Comment 36 Jeff Bastian 2020-10-14 21:24:39 UTC
Created attachment 1721605 [details]
lstopo graphical output

Comment 43 Fujitsu kernel team 2021-03-03 02:38:30 UTC
Hi,

> WARNING: The new version of `hwloc` is not binary compatible with the previous one. As a result, users with third
> party applications compiled against `hwloc` existing in RHEL 8.0 up to 8.3 will need to re-compile, and possibly
> re-adjust, their applications to work on RHEL 8.4 and onwards.

However, hwlog is assumed to be Application Compatibility level 2
according to
https://access.redhat.com/support/offerings/production/scope_moredetail#Red_Hat_Enterprise_Linux_version_8
and
https://access.redhat.com/articles/rhel8-abi-compatibility

- Compatibility level 2
  APIs and ABIs are stable within the lifetime of a single major release. Compatibility level 2 application interfaces
  will not change from minor release to minor release and can be relied upon by the application to be stable for the
  duration of the major release. Compatibility level 2 is the default for packages in Red Hat Enterprise Linux 8.
  Packages not identified as having another compatibility level may be considered compatibility level 2.

Regards,
Ikarashi

Comment 44 Fujitsu kernel team 2021-03-03 02:47:55 UTC
(In reply to fj-lsoft-kernel-it from comment #43)
> 
> However, hwlog is assumed to be Application Compatibility level 2

Sorry, I mean hwloc here.

Regards,
Ikarashi

Comment 47 errata-xmlrpc 2021-05-18 14:41:53 UTC
Since the problem described in this bug report should be
resolved in a recent advisory, it has been closed with a
resolution of ERRATA.

For information on the advisory (hwloc bug fix and enhancement update), and where to find the updated
files, follow the link below.

If the solution does not work for you, open a new bug report.

https://access.redhat.com/errata/RHBA-2021:1589

Comment 48 andrew.wellington 2021-07-02 00:41:19 UTC
Hi,

Can we get a hwloc compat package for the previous hwloc version? As noted in previous comment 43 https://bugzilla.redhat.com/show_bug.cgi?id=1841354#c43 this change has broken ABI compatibility for an Application Compatibility level 2 package.

Regards,
Andrew

Comment 49 Carlos O'Donell 2021-07-02 15:06:40 UTC
(In reply to andrew.wellington from comment #48)
> Can we get a hwloc compat package for the previous hwloc version? As noted
> in previous comment 43
> https://bugzilla.redhat.com/show_bug.cgi?id=1841354#c43 this change has
> broken ABI compatibility for an Application Compatibility level 2 package.
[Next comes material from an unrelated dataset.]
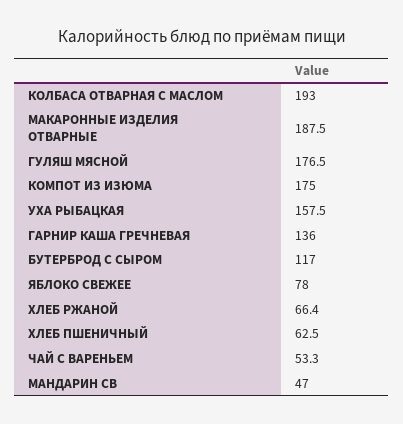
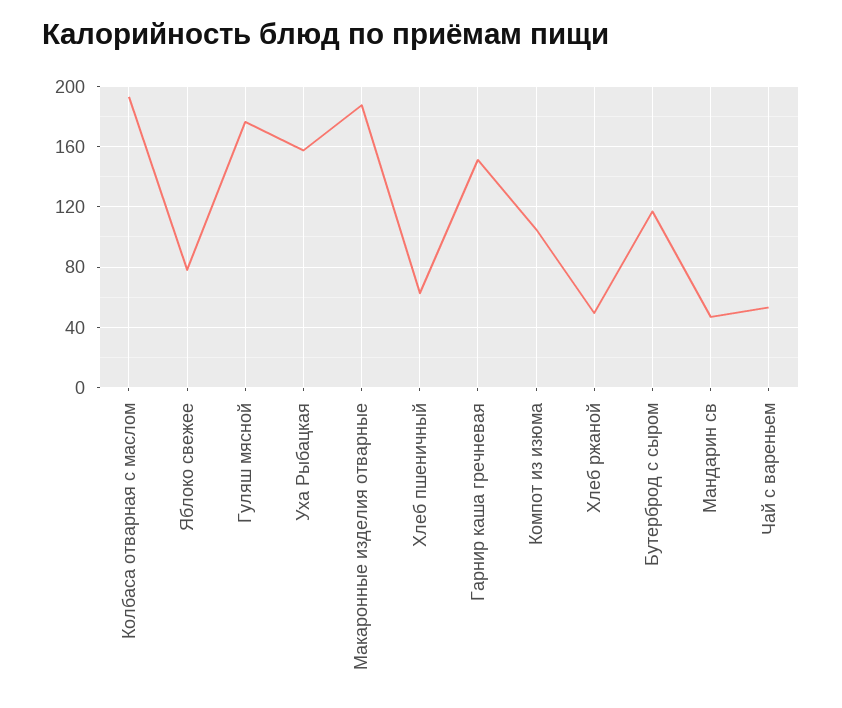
КОМПОТ ИЗ ИЗЮМА: 175 -> 105
ГАРНИР КАША ГРЕЧНЕВАЯ: 136 -> 150
ХЛЕБ РЖАНОЙ: 66.4 -> 50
Andrew, Could you please file a new bug specifically asking for a compat package and explain your specific requirements? Thank you.

Comment 50 Brian J. Murrell 2021-09-01 18:26:55 UTC
@andrew.wellington.au Did you file the bug report as requested in https://bugzilla.redhat.com/show_bug.cgi?id=1841354#c49?

I'm actually really not quite sure how an ABI breaking package update was done in a minor release update.

All of my (perhaps naïve) understand is that this is not supposed to be allowed to happen in a minor release update.  A compat package seems like it should have been the least that should have been done.

Comment 51 Carl George 🤠 2021-09-01 22:23:22 UTC
Yes, he filed bug 1979150.  compat-hwloc1 is already available in CentOS Stream 8, and is expected to be added to RHEL when 8.5 is released.

Comment 52 Prarit Bhargava 2021-09-02 01:20:40 UTC
Yes that is correct.  compat-hwloc1 should be available in centos-stream-8.

P.

Comment 53 Brian J. Murrell 2021-09-02 17:30:13 UTC
So I should be finding it in http://mirror.centos.org/centos/8-stream/AppStream/x86_64/os/Packages/?  I don't see it there.

Comment 54 Brian J. Murrell 2021-09-02 17:33:39 UTC
NVM.  I found it in http://mirror.centos.org/centos/8-stream/BaseOS/x86_64/os/Packages/